Gabriela broke into wild cackles. “Ah, ha ha HA! This, ha!—this is the mind about to join the town council! I can’t wait! I can’t wait to see him get into some heavy debate with Alfredo! Fucking toeclips—he’ll be talking TOECLIPS!”
“Well,” Kevin said stubbornly, “don’t you get power on your upstroke?”
“But twenty percent?” Hank asked, interested now. “Is that all the time, or just when you’re resting your quads?”
Doris and Gabriela groaned. The two men fell into a technical discussion of the issue.
Gabriela said, “Kevin gets into it with Alfredo, he’ll say toeclips! He’ll say, ‘Watch out, Fredo, or I’ll poison your blood!’”
Doris chuckled, and from the depths of his discourse Kevin frowned.
Gabriela was referring to an incident from Kevin’s grade school days, when he had been assigned with some others to debate the proposition, “The pen is mightier than the sword.” Kevin had had to start the debate by arguing in favor of the proposition, and he had stood at the head of the class, blushing hot red, twisting his hands, rocking back and forth, biting his lips, blowing out every circuit—until finally he said, blinking doubtfully, “Well—if you had just the pen—and if you stuck someone—they might get blood poisoning from the ink!”

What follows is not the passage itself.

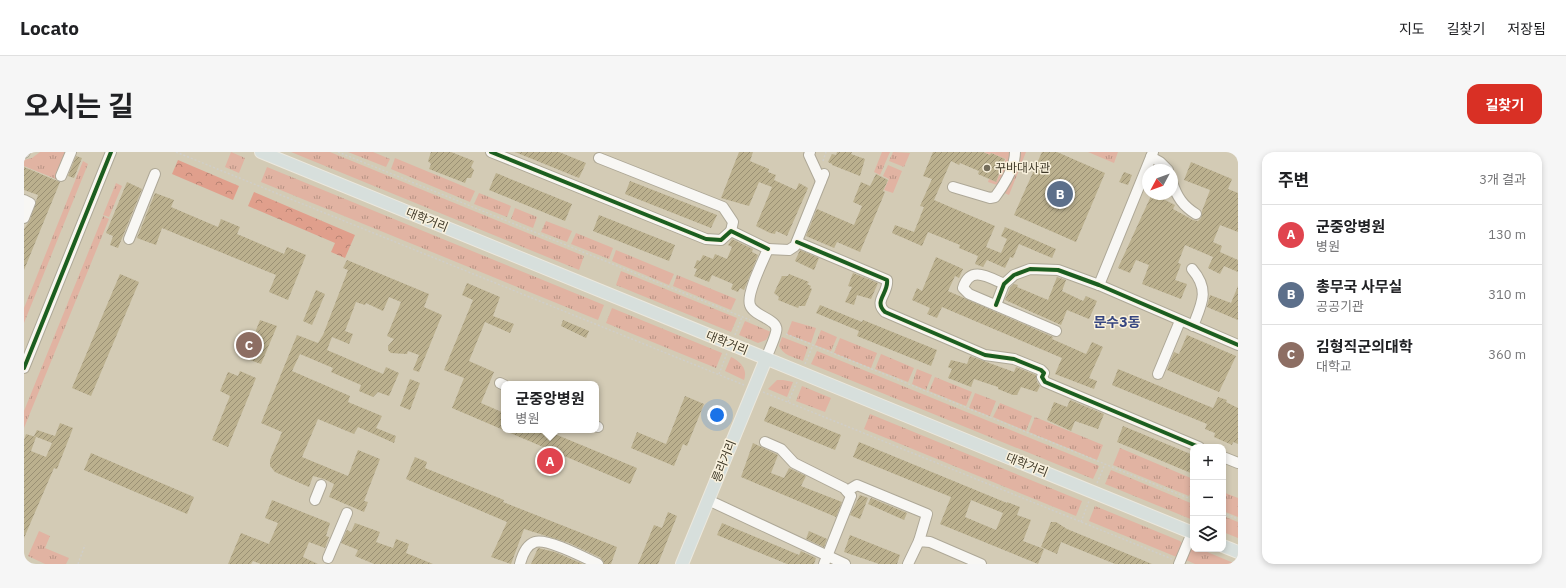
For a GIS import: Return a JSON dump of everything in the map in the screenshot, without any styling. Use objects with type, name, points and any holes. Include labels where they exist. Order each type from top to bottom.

Heads to the desks, minutes of helpless howling, Mr. Freeman wiping the tears from his eyes—people falling out of their chairs! No one had ever forgotten it. In fact it sometimes seemed to Kevin that everyone he had ever known had been in that classroom that day, even people like Hank, who was ten years older than him, or Gabriela, who was ten years younger. Everybody! But it was just a story people told.